▶ [Items]
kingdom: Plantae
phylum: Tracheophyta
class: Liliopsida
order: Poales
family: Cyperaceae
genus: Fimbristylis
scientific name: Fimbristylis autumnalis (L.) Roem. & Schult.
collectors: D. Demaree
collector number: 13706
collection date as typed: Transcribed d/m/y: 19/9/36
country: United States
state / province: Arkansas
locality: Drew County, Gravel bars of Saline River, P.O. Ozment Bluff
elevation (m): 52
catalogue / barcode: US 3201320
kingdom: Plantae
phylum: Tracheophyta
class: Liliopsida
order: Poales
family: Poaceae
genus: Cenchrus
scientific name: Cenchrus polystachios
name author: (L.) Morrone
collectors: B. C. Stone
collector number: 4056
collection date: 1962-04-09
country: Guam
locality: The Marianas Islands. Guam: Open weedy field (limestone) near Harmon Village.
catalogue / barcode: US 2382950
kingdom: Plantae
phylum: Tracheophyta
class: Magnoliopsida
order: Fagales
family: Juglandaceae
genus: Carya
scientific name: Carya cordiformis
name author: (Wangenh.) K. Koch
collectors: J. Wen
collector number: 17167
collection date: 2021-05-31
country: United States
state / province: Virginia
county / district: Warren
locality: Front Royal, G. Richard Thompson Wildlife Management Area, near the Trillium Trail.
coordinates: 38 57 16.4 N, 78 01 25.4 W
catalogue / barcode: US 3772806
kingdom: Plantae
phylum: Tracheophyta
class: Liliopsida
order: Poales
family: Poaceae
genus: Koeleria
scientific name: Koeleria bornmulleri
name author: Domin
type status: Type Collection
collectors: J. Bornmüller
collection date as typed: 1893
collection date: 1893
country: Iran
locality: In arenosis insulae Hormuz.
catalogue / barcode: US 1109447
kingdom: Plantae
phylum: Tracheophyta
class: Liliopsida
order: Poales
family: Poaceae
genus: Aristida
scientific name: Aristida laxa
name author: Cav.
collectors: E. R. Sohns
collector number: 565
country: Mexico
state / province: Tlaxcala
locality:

▶ [Set problem] Reproduce every line of the entries above without changing a single character or adding anything.

▶ [Problem solution]
kingdom: Plantae
phylum: Tracheophyta
class: Liliopsida
order: Poales
family: Cyperaceae
genus: Fimbristylis
scientific name: Fimbristylis autumnalis (L.) Roem. & Schult.
collectors: D. Demaree
collector number: 13706
collection date as typed: Transcribed d/m/y: 19/9/36
country: United States
state / province: Arkansas
locality: Drew County, Gravel bars of Saline River, P.O. Ozment Bluff
elevation (m): 52
catalogue / barcode: US 3201320
kingdom: Plantae
phylum: Tracheophyta
class: Liliopsida
order: Poales
family: Poaceae
genus: Cenchrus
scientific name: Cenchrus polystachios
name author: (L.) Morrone
collectors: B. C. Stone
collector number: 4056
collection date: 1962-04-09
country: Guam
locality: The Marianas Islands. Guam: Open weedy field (limestone) near Harmon Village.
catalogue / barcode: US 2382950
kingdom: Plantae
phylum: Tracheophyta
class: Magnoliopsida
order: Fagales
family: Juglandaceae
genus: Carya
scientific name: Carya cordiformis
name author: (Wangenh.) K. Koch
collectors: J. Wen
collector number: 17167
collection date: 2021-05-31
country: United States
state / province: Virginia
county / district: Warren
locality: Front Royal, G. Richard Thompson Wildlife Management Area, near the Trillium Trail.
coordinates: 38 57 16.4 N, 78 01 25.4 W
catalogue / barcode: US 3772806
kingdom: Plantae
phylum: Tracheophyta
class: Liliopsida
order: Poales
family: Poaceae
genus: Koeleria
scientific name: Koeleria bornmulleri
name author: Domin
type status: Type Collection
collectors: J. Bornmüller
collection date as typed: 1893
collection date: 1893
country: Iran
locality: In arenosis insulae Hormuz.
catalogue / barcode: US 1109447
kingdom: Plantae
phylum: Tracheophyta
class: Liliopsida
order: Poales
family: Poaceae
genus: Aristida
scientific name: Aristida laxa
name author: Cav.
collectors: E. R. Sohns
collector number: 565
country: Mexico
state / province: Tlaxcala
locality:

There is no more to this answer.